We have seen in Jamaica where the compensation for injury or death is of less monetary value than the award given for damage to someone's reputation.
However, the courts in Britain are less convinced about an unlimited cap for compensatory and exemplary damages in restoring someone's reputation that might have been offended by defamatory statements.
For example, there was the case involving pop singer Elton John, in which the court lowered the amount granted, stating that it was rightly offensive to public opinion that a plaintiff should recover damages for injury to his reputation which were greater, perhaps by a significant factor, than the sum he might have been awarded for personal injuries, rendering him helplessly crippled or an insensate cripple.
British judges are now more inclined to the view that an award "should never exceed the minimum sum necessary to meet its underlying purpose, namely that the defendant should be punished, (but) the jury should be told before awarding such damages that they had to be satisfied that the publisher had no genuine belief in the truth of the material published."
However, any changes to Jamaica's libel laws should not be taken as licence by media to pursue public officials either for political or personal reasons based on rumours, improvable truth or less than reliable information.
Before the passage of the Britain's 1996 Act, defamatory statements, not provable true, would not attract liable consequences on the ground of public interest, while fair comment was confined to cases where the defendant can show the factual basis of the comment.
With respect to public bodies, the case of Derbyshire County Council v Times Newspaper Ltd. changed all that, in circumstances where critics of public authorities need not show justification.
But what about the reputation of the private persona if so damaged in a public capacity?
It should be carefully noted that the Derbyshire case created an absolute immunity to criticise the corporate reputation of Government bodies, but the judgment was careful not to afford the same immunity with respect to individuals.
The judge opined that politicians (add public officials) were for libel law purposes, more akin to private citizens than they were to Government bodies.
In not fully embracing the American model, the Derbyshire case was well aware of the need to protect the reputation of individuals who occupy public positions in a modern, democratic society.
In the Caribbean, two cases in Trinidad and the Eastern Caribbean Court of Appeal were careful not to accord a wide interpretation and found the decision in Derbyshire County Council inapplicable.

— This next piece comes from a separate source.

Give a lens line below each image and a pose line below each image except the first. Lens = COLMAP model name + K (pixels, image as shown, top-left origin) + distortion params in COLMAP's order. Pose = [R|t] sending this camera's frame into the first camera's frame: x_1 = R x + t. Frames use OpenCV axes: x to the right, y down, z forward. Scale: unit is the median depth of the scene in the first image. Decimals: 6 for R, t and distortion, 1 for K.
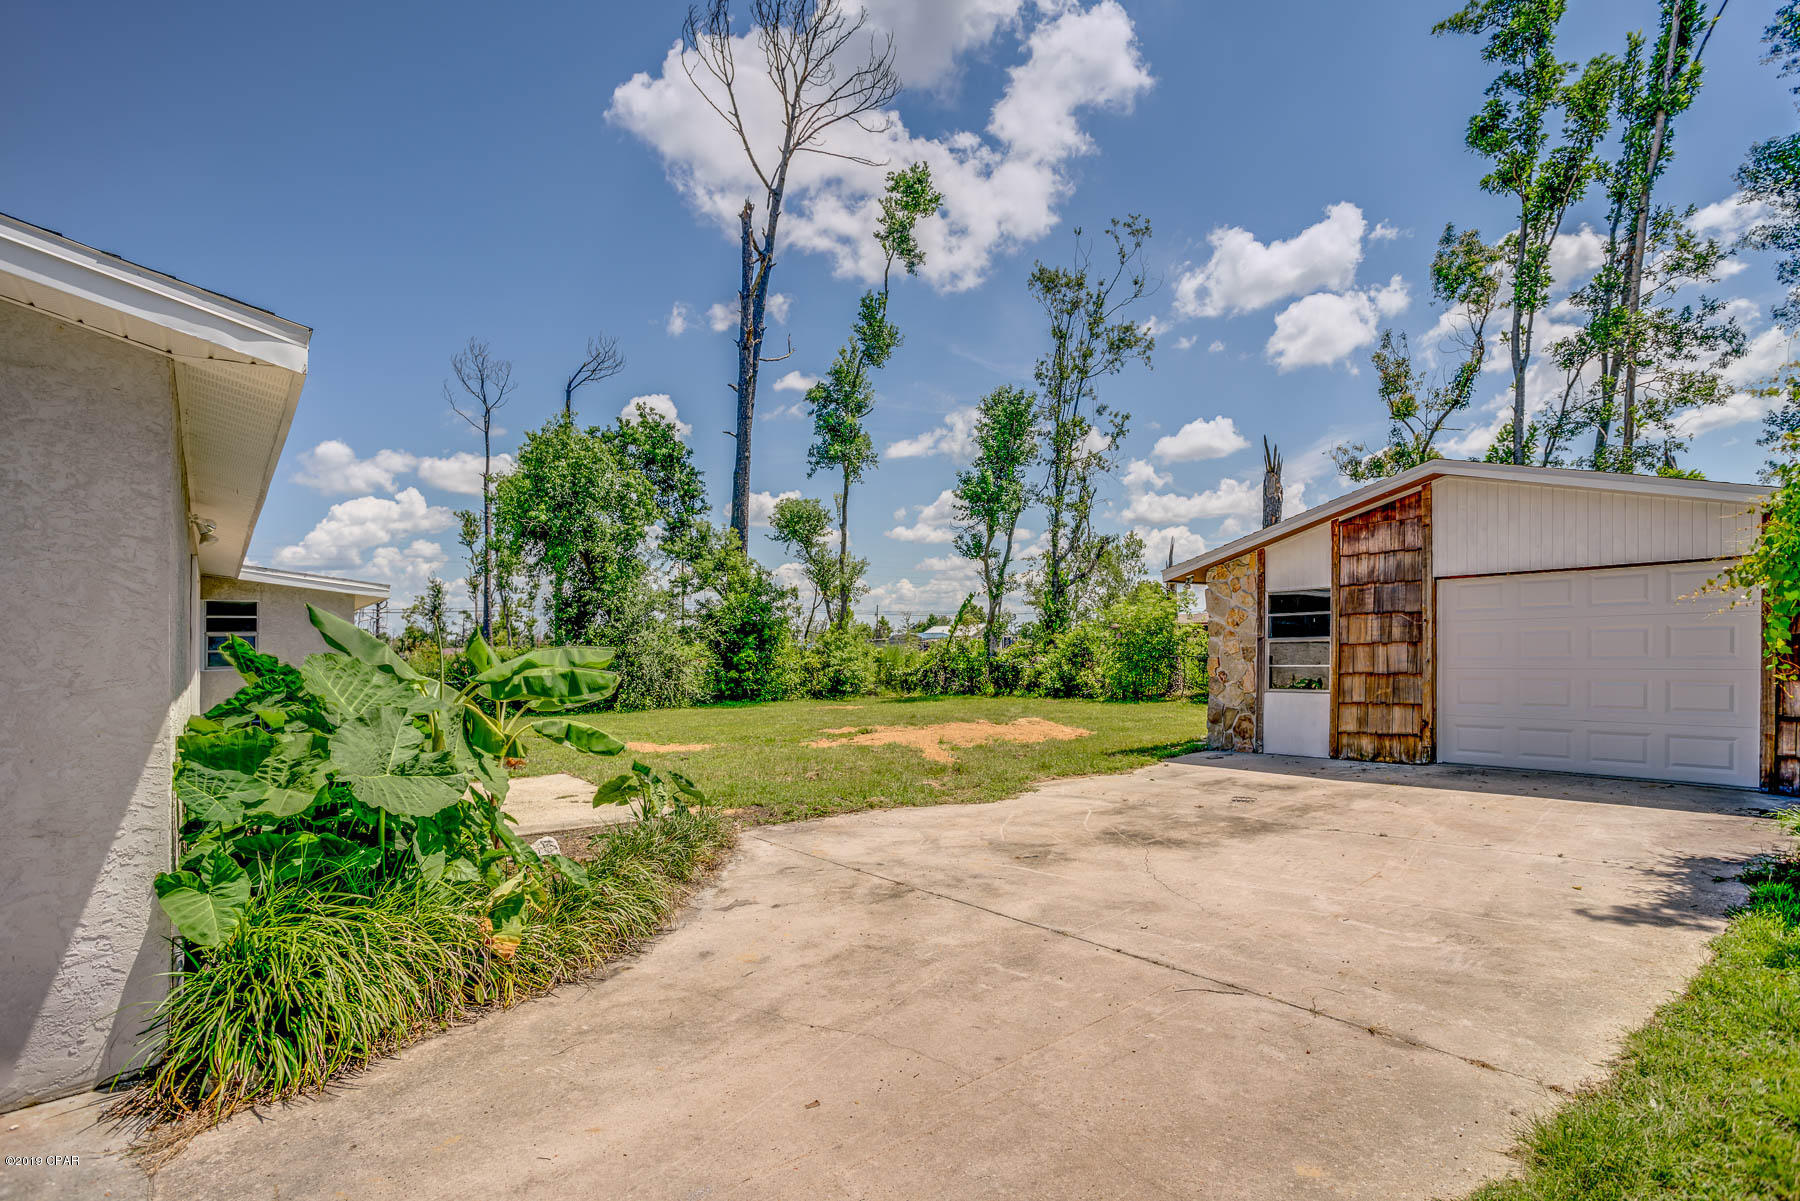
lens RADIAL K [[876.4, 0, 891.8], [0, 876.4, 601.0], [0, 0, 1]] dist [-0.059089, 0.035159]
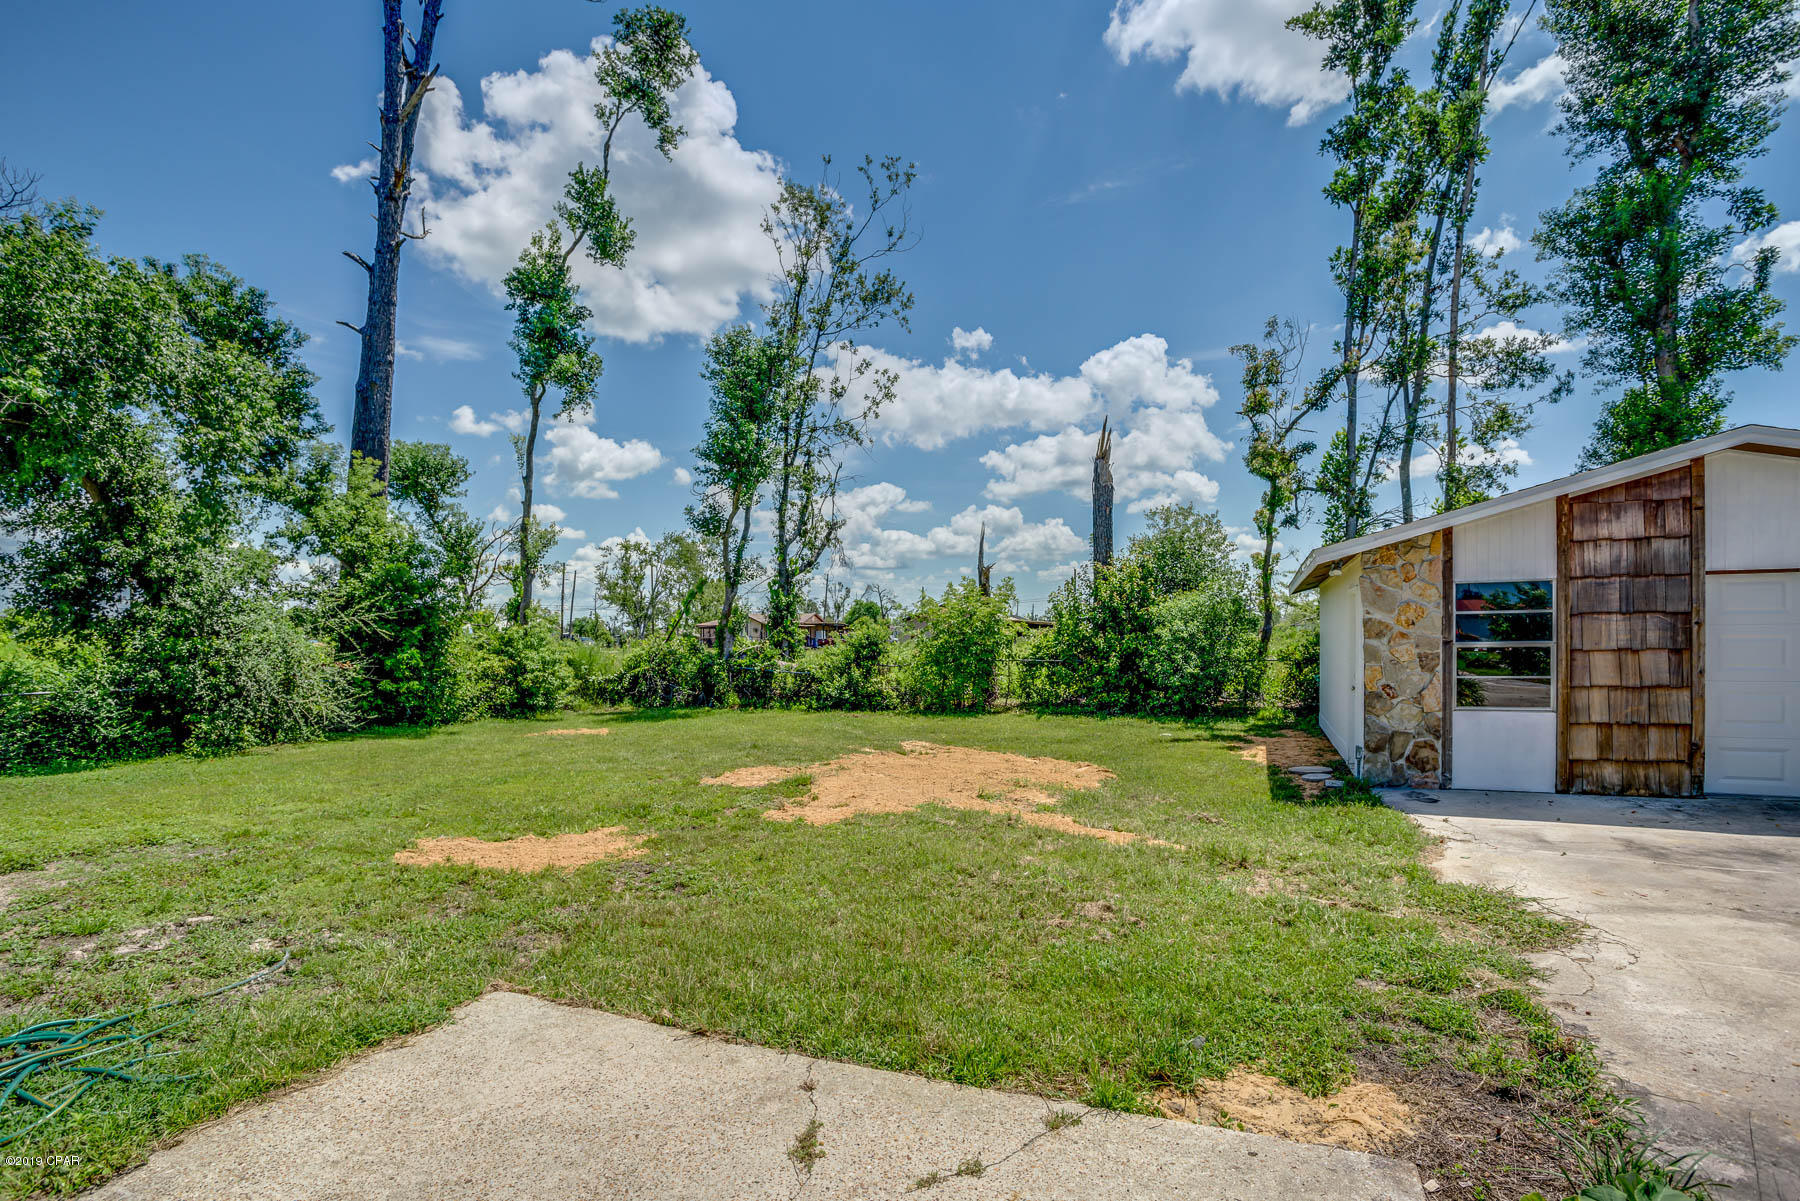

The courts concluded that published matter couldn't be allowed without safeguards or regard for the privacy, office or status of the individual.
So Jamaica's libel laws could well do with some review for which Britain's 1996 Defamation Act would be a useful guide.
The "second carrier" defence to stories or material originating from overseas wire services, broadcast stations, cable systems or the Internet should be considered. But such a defence has to be considered in context.
Changing the process
The burden of reasonableness could not in such circumstances be expunged from the principles of fair reporting and replaced with an absolute defence.
In Australia, the High Court stated that as a general rule, publication will not be reasonable unless:
The defendant had reasonable grounds to believe, and did believe that the imputation was true
That he had taken such proper steps opened to him to verify the accuracy of the material; and
That he had sought and published a response from the person defamed, unless either of these steps was not practicable or was unnecessary in order to give the plaintiff an opportunity to respond.
Government along with members of legal and media fraternities must now set in train the process that will lead to changes in our laws and facilitate reasonable public probity of those in public and private sectors who act improperly, illegally or are in breach of their fiduciary duties.
Given the nature of the Jamaican society with an insatiable penchant for 'suss' and innuendo, care must follow prudence.
Gladstone Wilson, LLB, is a former General Manager of the Jamaica Broadcasting Corporation (JBC).